» PAGE

--

Vicenta Ndongo (born 23 February 1968) is a Spanish actress. She earned early public recognition for her role in Airbag.

== Biography ==
Born on 23 February 1968 in Barcelona, she is of Equatoguinean descent. She graduated in acting from the Barcelona's Institut del Teatre. Some of her early film credits include a performance in the 1995 Catalan-language film El perquè de tot plegat (1995) and that of Vanessa in Airbag (1997), which earned her public recognition. She also featured in Los lobos de Washington (1999) and No News From God (2001).

She landed roles in Cesc Gay's films In the City (2003) and V.O.S (2009), for which she earned a CEC Medal nomination for Best Supporting Actress, also starring alongside Alex Brendemühl in the 2007 drama Lo bueno de llorar.

--

» EXERCISE DESCRIPTION
Summarize the profile of Vicenta Ndongo in two sentences.

--

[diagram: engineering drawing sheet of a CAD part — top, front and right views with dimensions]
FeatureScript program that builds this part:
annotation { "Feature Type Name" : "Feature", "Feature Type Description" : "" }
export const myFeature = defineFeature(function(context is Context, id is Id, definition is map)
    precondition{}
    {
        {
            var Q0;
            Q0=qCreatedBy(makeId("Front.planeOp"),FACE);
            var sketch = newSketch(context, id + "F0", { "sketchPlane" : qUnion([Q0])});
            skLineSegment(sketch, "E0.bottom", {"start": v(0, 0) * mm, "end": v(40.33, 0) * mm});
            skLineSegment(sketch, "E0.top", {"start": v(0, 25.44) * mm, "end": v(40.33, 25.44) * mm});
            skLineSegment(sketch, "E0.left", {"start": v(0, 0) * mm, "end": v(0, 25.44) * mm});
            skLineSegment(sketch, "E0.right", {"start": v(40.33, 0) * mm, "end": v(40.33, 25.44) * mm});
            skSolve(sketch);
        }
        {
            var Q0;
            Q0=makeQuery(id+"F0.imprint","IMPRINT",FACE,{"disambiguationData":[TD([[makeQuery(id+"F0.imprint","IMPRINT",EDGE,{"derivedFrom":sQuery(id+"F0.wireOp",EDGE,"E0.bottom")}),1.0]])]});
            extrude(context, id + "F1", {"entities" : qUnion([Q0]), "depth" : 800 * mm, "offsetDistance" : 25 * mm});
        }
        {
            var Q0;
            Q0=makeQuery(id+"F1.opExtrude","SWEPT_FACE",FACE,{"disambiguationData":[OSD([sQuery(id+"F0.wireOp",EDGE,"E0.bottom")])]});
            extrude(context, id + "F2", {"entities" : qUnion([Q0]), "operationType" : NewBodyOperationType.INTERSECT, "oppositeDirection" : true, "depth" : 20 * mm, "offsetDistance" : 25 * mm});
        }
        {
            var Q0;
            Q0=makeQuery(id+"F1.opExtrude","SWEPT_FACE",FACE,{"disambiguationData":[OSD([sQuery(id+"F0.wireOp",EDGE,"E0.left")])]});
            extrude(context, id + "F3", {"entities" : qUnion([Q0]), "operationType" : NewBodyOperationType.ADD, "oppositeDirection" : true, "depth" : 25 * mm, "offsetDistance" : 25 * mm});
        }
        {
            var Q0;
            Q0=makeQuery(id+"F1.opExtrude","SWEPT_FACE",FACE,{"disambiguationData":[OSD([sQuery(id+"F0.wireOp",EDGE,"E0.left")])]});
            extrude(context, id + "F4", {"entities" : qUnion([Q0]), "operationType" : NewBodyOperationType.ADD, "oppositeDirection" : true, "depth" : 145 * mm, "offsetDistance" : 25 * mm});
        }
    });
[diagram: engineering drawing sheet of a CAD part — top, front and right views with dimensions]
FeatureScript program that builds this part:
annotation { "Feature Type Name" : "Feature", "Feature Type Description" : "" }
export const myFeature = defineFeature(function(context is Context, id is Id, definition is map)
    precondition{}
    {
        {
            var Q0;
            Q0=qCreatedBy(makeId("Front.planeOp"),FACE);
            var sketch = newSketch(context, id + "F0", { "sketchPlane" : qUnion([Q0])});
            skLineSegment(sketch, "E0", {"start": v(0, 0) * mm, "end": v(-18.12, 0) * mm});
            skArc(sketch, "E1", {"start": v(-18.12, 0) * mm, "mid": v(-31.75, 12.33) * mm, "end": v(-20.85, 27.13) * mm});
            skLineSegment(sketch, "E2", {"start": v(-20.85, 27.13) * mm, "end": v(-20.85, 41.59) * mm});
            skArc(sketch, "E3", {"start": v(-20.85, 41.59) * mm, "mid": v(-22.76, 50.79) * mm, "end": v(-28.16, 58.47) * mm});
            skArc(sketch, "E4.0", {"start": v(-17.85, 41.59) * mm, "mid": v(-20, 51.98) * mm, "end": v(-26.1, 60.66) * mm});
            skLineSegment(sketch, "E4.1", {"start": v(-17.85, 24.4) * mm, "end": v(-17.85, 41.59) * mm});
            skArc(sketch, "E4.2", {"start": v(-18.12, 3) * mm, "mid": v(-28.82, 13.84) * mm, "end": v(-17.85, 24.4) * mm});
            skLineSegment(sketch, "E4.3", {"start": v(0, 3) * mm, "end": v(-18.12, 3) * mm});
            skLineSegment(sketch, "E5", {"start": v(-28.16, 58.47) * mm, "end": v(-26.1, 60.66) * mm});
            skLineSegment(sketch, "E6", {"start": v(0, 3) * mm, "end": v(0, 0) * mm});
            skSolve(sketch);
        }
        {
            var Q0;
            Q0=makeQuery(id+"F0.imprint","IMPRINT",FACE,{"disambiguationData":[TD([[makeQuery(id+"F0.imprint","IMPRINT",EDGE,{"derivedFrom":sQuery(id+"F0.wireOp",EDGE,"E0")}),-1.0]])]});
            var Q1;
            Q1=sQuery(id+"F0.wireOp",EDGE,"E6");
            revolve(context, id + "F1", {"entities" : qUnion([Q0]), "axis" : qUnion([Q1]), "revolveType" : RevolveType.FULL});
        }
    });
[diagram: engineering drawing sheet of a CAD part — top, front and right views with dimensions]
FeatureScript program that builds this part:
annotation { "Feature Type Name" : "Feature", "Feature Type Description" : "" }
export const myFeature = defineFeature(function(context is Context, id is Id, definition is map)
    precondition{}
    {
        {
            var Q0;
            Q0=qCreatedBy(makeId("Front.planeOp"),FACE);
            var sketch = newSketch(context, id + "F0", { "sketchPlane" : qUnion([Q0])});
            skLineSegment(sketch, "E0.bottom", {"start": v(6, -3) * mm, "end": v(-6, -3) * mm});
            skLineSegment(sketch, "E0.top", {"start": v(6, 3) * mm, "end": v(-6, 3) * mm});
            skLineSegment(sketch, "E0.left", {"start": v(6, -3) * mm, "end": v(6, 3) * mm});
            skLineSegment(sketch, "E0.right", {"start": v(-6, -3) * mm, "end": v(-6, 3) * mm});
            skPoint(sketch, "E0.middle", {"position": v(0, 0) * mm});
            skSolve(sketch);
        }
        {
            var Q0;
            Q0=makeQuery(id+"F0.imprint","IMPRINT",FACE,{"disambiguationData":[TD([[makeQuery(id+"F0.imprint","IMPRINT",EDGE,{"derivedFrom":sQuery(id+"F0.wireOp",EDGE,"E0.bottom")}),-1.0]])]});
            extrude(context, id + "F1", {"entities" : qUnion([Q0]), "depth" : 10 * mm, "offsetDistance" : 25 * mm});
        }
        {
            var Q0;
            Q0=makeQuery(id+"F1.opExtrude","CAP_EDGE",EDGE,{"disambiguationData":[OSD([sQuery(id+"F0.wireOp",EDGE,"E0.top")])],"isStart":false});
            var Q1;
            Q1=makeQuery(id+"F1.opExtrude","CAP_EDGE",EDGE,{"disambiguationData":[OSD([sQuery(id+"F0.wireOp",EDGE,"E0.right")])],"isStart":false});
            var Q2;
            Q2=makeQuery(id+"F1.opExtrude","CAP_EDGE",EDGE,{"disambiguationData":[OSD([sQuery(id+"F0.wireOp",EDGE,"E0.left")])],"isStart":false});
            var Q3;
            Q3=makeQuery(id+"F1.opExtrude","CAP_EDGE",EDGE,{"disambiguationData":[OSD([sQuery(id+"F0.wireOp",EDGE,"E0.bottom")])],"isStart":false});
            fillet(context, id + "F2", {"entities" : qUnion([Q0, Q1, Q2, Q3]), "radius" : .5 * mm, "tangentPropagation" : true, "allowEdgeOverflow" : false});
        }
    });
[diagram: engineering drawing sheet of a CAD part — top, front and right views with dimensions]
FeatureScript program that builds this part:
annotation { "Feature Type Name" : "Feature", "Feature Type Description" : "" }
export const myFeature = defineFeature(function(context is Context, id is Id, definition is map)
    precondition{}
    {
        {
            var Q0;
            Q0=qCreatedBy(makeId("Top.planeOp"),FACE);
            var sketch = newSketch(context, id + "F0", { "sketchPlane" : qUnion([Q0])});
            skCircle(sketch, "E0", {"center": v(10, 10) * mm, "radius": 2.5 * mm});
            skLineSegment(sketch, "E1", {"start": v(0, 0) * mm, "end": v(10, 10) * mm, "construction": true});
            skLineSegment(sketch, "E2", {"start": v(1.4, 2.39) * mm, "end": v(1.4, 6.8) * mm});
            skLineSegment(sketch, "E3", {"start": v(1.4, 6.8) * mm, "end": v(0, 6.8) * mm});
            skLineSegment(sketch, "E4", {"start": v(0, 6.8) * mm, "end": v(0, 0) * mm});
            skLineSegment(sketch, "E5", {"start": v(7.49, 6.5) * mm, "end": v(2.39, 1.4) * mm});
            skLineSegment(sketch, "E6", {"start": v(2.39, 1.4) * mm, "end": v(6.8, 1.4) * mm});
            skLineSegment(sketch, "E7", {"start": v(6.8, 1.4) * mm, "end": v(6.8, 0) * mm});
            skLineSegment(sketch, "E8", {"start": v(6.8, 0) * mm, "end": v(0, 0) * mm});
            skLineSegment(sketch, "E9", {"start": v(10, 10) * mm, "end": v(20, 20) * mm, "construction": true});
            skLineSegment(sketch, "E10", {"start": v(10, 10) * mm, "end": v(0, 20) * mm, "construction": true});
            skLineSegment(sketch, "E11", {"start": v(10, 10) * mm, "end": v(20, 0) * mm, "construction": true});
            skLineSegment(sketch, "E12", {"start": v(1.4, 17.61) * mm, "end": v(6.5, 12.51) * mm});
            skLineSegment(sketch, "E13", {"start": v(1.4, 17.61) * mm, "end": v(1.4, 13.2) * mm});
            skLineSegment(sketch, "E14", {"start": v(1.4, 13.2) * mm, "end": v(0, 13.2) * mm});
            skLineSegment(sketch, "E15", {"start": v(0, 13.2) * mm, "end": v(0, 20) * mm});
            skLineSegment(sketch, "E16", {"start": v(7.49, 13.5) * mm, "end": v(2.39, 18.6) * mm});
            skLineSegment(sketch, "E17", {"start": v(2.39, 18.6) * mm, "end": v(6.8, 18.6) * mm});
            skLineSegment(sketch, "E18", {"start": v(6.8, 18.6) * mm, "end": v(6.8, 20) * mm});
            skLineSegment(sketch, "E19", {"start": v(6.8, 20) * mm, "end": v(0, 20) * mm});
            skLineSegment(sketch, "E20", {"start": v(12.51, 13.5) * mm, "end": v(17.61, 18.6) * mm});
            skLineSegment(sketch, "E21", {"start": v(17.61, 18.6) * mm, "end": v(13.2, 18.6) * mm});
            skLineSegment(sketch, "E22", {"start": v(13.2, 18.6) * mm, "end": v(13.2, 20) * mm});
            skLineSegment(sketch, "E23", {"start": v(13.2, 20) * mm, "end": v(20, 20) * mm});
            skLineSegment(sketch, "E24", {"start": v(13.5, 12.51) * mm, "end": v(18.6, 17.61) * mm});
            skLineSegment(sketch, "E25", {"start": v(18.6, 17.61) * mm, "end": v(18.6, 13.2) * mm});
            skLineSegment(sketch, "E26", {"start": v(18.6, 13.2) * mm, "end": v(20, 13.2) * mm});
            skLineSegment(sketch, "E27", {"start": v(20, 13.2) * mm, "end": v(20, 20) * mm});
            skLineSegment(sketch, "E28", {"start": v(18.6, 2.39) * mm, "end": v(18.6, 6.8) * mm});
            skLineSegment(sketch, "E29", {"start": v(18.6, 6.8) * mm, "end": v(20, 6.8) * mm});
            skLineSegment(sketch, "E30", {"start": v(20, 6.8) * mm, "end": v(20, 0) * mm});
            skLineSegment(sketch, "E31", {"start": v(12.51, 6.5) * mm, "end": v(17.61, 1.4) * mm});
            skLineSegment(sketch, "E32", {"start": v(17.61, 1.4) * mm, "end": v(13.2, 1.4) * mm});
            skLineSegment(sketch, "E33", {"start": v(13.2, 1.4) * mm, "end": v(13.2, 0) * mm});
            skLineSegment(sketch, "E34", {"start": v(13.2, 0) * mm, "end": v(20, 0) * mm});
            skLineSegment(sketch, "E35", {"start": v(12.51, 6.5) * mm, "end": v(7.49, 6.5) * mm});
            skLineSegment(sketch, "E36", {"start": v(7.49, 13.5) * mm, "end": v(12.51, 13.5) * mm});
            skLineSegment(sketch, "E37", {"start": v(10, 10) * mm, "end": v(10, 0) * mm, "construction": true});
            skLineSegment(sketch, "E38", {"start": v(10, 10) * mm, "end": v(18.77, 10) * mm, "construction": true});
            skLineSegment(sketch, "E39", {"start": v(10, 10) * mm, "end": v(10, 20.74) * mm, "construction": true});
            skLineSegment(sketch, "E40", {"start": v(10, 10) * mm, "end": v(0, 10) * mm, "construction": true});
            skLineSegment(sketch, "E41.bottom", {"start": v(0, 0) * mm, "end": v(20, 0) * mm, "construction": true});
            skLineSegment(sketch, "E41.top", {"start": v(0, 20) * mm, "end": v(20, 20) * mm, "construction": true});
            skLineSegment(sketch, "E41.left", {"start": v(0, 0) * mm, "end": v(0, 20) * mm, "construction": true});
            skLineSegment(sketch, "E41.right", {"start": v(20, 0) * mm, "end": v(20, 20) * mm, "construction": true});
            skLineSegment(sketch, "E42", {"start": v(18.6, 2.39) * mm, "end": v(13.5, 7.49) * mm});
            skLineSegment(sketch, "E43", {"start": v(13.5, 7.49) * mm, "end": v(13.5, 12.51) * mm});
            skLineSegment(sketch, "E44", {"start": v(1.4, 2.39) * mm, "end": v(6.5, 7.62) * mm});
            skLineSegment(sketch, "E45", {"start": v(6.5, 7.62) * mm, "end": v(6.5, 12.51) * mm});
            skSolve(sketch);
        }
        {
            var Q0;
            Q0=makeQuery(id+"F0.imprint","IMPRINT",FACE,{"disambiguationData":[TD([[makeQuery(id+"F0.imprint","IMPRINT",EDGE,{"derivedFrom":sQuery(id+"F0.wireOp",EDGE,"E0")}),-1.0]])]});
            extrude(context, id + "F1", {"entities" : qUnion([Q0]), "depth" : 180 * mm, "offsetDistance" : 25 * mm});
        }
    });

--

» RESULT OF THE TASK
Vicenta Ndongo is a Spanish actress of Equatoguinean descent, born in Barcelona on 23 February 1968, who graduated in acting from the Institut del Teatre and earned public recognition for playing Vanessa in Airbag (1997). She also appeared in Cesc Gay's films In the City (2003) and V.O.S (2009), and she starred alongside Alex Brendemühl in the 2007 drama Lo bueno de llorar.